The first store of New Linder was built in front of Ebby Loveless’ home by Rube Phelps. The post office was moved to this location from Old Linder in 1884 with H.B. Love as postmaster. In later years a Mr. Jones and Sam Hester became postmasters. The store remained the site of the post office until it was withdrawn in the late 1930s. Phelps ran the store for a few years and sold it to Ebby Loveless who later sold it to Jack Elsey. Bert Tilley had the store around 1926 when a stove caught on fire burning him severely. Roy Sims, later a county judge, bought the store. The building was burned completely in 1937. There were others who ran stores during these years. Willy Abrams had a store for awhile, and Aaron and Mary Milam ran a small store for a year or two.

 

Farming was the main occupation of the community, with the money or cash crops being cotton and corn. With cotton selling at times for eight cents per pound, no one became rich from their labors. “Canning bees,” when persons gathered to can produce from their gardens, were social events.

 

The community boasted of a gin, a grist mill, and a blacksmith shop. Jim Lea built a cotton gin around 1906 to save the farmers long trips to Conway or to another community. A blacksmith shop was opened by Tiny Dilbeck during this period, and shoeing horses and keeping wagons in good running order kept him busy. Col. Sims established a grist mill early in the 1900s, a service that delighted the wives of farmers who had previously ground their own corn into cornmeal, a staple of the time.

 

Changing conditions in the Linder area, as in many others of the county and region, began to affect life late in the 1930s and into the 1940s. Farming was no longer prosperous enough to sustain a family, so farm families left the area. The loss due to fire in 1937 of the long-established general store combined with closing of the post office – a star route was substituted – dealt the community heavy blows.

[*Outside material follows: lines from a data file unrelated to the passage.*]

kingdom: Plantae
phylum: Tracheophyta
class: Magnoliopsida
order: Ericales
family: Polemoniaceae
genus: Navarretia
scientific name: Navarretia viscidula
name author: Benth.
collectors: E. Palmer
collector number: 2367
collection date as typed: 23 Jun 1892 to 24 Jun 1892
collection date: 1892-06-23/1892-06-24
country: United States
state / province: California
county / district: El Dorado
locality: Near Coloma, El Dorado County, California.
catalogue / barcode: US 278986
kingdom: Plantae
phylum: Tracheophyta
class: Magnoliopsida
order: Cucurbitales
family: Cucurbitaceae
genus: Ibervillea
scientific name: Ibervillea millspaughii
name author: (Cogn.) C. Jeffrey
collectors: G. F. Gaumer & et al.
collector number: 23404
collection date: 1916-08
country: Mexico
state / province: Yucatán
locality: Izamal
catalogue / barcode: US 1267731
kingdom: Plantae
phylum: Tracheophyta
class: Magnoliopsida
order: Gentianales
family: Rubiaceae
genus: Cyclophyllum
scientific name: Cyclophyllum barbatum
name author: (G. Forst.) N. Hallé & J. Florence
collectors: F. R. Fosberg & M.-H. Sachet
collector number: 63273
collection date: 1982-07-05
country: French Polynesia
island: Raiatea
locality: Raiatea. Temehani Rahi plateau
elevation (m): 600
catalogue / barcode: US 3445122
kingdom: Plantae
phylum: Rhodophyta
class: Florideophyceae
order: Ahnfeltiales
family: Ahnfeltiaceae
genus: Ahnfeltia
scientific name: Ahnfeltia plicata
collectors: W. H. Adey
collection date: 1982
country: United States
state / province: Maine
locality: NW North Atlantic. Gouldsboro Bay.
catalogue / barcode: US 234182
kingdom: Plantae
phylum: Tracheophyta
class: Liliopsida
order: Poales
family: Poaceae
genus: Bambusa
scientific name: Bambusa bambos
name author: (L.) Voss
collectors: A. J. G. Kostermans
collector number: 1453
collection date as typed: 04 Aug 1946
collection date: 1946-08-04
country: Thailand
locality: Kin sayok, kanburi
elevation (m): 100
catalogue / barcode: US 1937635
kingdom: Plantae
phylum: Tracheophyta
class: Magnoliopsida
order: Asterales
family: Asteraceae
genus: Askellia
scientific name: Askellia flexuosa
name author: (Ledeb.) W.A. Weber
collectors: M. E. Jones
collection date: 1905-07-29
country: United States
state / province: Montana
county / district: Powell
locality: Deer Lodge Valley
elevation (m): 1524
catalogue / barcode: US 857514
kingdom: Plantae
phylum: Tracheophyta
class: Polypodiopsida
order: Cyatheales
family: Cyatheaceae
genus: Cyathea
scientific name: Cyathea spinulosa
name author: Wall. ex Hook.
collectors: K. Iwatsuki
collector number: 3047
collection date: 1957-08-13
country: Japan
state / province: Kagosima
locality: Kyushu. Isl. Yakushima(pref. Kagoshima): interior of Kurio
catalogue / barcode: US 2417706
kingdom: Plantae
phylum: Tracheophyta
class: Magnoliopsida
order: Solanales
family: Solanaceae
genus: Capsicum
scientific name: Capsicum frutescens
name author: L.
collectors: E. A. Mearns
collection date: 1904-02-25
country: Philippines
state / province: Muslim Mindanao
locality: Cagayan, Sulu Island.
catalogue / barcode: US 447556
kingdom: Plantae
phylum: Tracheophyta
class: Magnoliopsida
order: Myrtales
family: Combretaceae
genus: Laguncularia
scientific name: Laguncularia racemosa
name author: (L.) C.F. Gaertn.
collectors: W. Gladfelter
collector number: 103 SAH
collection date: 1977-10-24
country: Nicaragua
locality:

The cotton gin closed, and the farmers who continued to grow cotton then had to take their loads to Greenbrier, Wooster, or Conway. Usually, it would be to Conway, and on a Saturday, for here were the best stores for the women to go shopping and buy their needed groceries. And while they did that the men would head for the race track to watch the horse races at the old fair grounds. They would all meet back at the wagon yard for the return trip home in the late afternoon, worn out but with a sense of fulfillment.

 

The truck replaced the horse and Tiny Dilbeck closed his blacksmith shop and moved out of the community. The grist mill was long gone and there was nothing to replace the businesses that had once made this small town so active. Corn and cotton fields were turned into grazing land, as cattle was the favored money item at that time.

 

Soon family homes sprang up along the highway and during the war years the people were working at factories in Maumelle or at the air base in Jacksonville. So Linder just faded away like footprints in a dusty road going nowhere.